Presenta todas las filas que siguen como una lista numerada y omite las líneas en blanco.

§ **Material del ejercicio**:
· · ·

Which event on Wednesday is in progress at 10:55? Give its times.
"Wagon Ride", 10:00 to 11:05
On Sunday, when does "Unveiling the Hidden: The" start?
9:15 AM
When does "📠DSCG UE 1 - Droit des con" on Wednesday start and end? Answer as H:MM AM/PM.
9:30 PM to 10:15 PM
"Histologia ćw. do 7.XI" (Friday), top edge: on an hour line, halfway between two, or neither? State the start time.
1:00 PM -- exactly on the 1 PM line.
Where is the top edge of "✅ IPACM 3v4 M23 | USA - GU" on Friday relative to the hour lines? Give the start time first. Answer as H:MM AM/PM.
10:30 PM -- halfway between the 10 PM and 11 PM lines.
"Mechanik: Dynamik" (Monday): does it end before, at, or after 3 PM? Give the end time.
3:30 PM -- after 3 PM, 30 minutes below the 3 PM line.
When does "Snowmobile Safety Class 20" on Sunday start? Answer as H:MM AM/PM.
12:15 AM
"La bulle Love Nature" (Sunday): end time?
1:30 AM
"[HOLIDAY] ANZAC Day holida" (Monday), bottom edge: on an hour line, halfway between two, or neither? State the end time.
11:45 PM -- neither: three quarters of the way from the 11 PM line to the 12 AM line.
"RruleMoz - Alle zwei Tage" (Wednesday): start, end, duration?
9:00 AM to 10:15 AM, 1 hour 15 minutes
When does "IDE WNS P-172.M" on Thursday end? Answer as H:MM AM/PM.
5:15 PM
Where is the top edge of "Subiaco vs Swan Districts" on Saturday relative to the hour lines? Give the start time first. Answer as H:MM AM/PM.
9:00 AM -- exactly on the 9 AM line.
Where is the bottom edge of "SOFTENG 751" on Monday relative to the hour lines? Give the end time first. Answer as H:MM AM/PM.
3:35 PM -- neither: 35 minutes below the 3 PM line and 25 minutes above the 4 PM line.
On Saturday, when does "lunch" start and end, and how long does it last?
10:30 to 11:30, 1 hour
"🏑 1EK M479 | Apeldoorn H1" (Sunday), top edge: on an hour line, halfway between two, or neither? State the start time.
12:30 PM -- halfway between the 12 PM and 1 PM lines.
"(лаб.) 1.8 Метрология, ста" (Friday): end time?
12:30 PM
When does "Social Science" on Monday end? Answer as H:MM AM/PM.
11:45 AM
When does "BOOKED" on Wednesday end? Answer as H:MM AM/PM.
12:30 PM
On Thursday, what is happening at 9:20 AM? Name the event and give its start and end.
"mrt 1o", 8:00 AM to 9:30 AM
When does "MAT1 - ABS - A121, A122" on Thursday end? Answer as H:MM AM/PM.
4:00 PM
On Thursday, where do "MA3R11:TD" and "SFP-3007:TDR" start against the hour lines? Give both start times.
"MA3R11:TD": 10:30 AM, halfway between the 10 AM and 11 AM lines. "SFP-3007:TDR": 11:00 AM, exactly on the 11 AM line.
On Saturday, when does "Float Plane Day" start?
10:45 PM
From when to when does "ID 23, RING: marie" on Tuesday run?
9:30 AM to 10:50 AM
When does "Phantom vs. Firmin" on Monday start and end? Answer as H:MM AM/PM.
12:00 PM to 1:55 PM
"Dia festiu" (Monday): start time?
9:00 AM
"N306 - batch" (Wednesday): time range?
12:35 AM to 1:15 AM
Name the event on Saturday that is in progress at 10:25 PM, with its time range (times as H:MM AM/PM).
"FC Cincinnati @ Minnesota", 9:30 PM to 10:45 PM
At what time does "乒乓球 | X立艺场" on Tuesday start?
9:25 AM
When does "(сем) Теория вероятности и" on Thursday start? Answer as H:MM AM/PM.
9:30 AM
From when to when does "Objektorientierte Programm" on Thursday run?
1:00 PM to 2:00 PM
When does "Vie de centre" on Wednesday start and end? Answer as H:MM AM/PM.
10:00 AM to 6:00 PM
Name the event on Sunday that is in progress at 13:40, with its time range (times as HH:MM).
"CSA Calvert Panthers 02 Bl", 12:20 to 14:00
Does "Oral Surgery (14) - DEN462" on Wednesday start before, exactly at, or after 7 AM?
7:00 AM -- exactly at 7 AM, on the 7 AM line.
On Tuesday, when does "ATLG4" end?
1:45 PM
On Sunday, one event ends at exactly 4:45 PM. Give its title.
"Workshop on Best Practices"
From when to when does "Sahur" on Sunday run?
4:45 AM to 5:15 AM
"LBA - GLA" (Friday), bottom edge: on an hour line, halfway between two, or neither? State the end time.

· · ·

§ **Respuesta a continuación**:
1. Which event on Wednesday is in progress at 10:55? Give its times.
2. "Wagon Ride", 10:00 to 11:05
3. On Sunday, when does "Unveiling the Hidden: The" start?
4. 9:15 AM
5. When does "📠DSCG UE 1 - Droit des con" on Wednesday start and end? Answer as H:MM AM/PM.
6. 9:30 PM to 10:15 PM
7. "Histologia ćw. do 7.XI" (Friday), top edge: on an hour line, halfway between two, or neither? State the start time.
8. 1:00 PM -- exactly on the 1 PM line.
9. Where is the top edge of "✅ IPACM 3v4 M23 | USA - GU" on Friday relative to the hour lines? Give the start time first. Answer as H:MM AM/PM.
10. 10:30 PM -- halfway between the 10 PM and 11 PM lines.
11. "Mechanik: Dynamik" (Monday): does it end before, at, or after 3 PM? Give the end time.
12. 3:30 PM -- after 3 PM, 30 minutes below the 3 PM line.
13. When does "Snowmobile Safety Class 20" on Sunday start? Answer as H:MM AM/PM.
14. 12:15 AM
15. "La bulle Love Nature" (Sunday): end time?
16. 1:30 AM
17. "[HOLIDAY] ANZAC Day holida" (Monday), bottom edge: on an hour line, halfway between two, or neither? State the end time.
18. 11:45 PM -- neither: three quarters of the way from the 11 PM line to the 12 AM line.
19. "RruleMoz - Alle zwei Tage" (Wednesday): start, end, duration?
20. 9:00 AM to 10:15 AM, 1 hour 15 minutes
21. When does "IDE WNS P-172.M" on Thursday end? Answer as H:MM AM/PM.
22. 5:15 PM
23. Where is the top edge of "Subiaco vs Swan Districts" on Saturday relative to the hour lines? Give the start time first. Answer as H:MM AM/PM.
24. 9:00 AM -- exactly on the 9 AM line.
25. Where is the bottom edge of "SOFTENG 751" on Monday relative to the hour lines? Give the end time first. Answer as H:MM AM/PM.
26. 3:35 PM -- neither: 35 minutes below the 3 PM line and 25 minutes above the 4 PM line.
27. On Saturday, when does "lunch" start and end, and how long does it last?
28. 10:30 to 11:30, 1 hour
29. "🏑 1EK M479 | Apeldoorn H1" (Sunday), top edge: on an hour line, halfway between two, or neither? State the start time.
30. 12:30 PM -- halfway between the 12 PM and 1 PM lines.
31. "(лаб.) 1.8 Метрология, ста" (Friday): end time?
32. 12:30 PM
33. When does "Social Science" on Monday end? Answer as H:MM AM/PM.
34. 11:45 AM
35. When does "BOOKED" on Wednesday end? Answer as H:MM AM/PM.
36. 12:30 PM
37. On Thursday, what is happening at 9:20 AM? Name the event and give its start and end.
38. "mrt 1o", 8:00 AM to 9:30 AM
39. When does "MAT1 - ABS - A121, A122" on Thursday end? Answer as H:MM AM/PM.
40. 4:00 PM
41. On Thursday, where do "MA3R11:TD" and "SFP-3007:TDR" start against the hour lines? Give both start times.
42. "MA3R11:TD": 10:30 AM, halfway between the 10 AM and 11 AM lines. "SFP-3007:TDR": 11:00 AM, exactly on the 11 AM line.
43. On Saturday, when does "Float Plane Day" start?
44. 10:45 PM
45. From when to when does "ID 23, RING: marie" on Tuesday run?
46. 9:30 AM to 10:50 AM
47. When does "Phantom vs. Firmin" on Monday start and end? Answer as H:MM AM/PM.
48. 12:00 PM to 1:55 PM
49. "Dia festiu" (Monday): start time?
50. 9:00 AM
51. "N306 - batch" (Wednesday): time range?
52. 12:35 AM to 1:15 AM
53. Name the event on Saturday that is in progress at 10:25 PM, with its time range (times as H:MM AM/PM).
54. "FC Cincinnati @ Minnesota", 9:30 PM to 10:45 PM
55. At what time does "乒乓球 | X立艺场" on Tuesday start?
56. 9:25 AM
57. When does "(сем) Теория вероятности и" on Thursday start? Answer as H:MM AM/PM.
58. 9:30 AM
59. From when to when does "Objektorientierte Programm" on Thursday run?
60. 1:00 PM to 2:00 PM
61. When does "Vie de centre" on Wednesday start and end? Answer as H:MM AM/PM.
62. 10:00 AM to 6:00 PM
63. Name the event on Sunday that is in progress at 13:40, with its time range (times as HH:MM).
64. "CSA Calvert Panthers 02 Bl", 12:20 to 14:00
65. Does "Oral Surgery (14) - DEN462" on Wednesday start before, exactly at, or after 7 AM?
66. 7:00 AM -- exactly at 7 AM, on the 7 AM line.
67. On Tuesday, when does "ATLG4" end?
68. 1:45 PM
69. On Sunday, one event ends at exactly 4:45 PM. Give its title.
70. "Workshop on Best Practices"
71. From when to when does "Sahur" on Sunday run?
72. 4:45 AM to 5:15 AM
73. "LBA - GLA" (Friday), bottom edge: on an hour line, halfway between two, or neither? State the end time.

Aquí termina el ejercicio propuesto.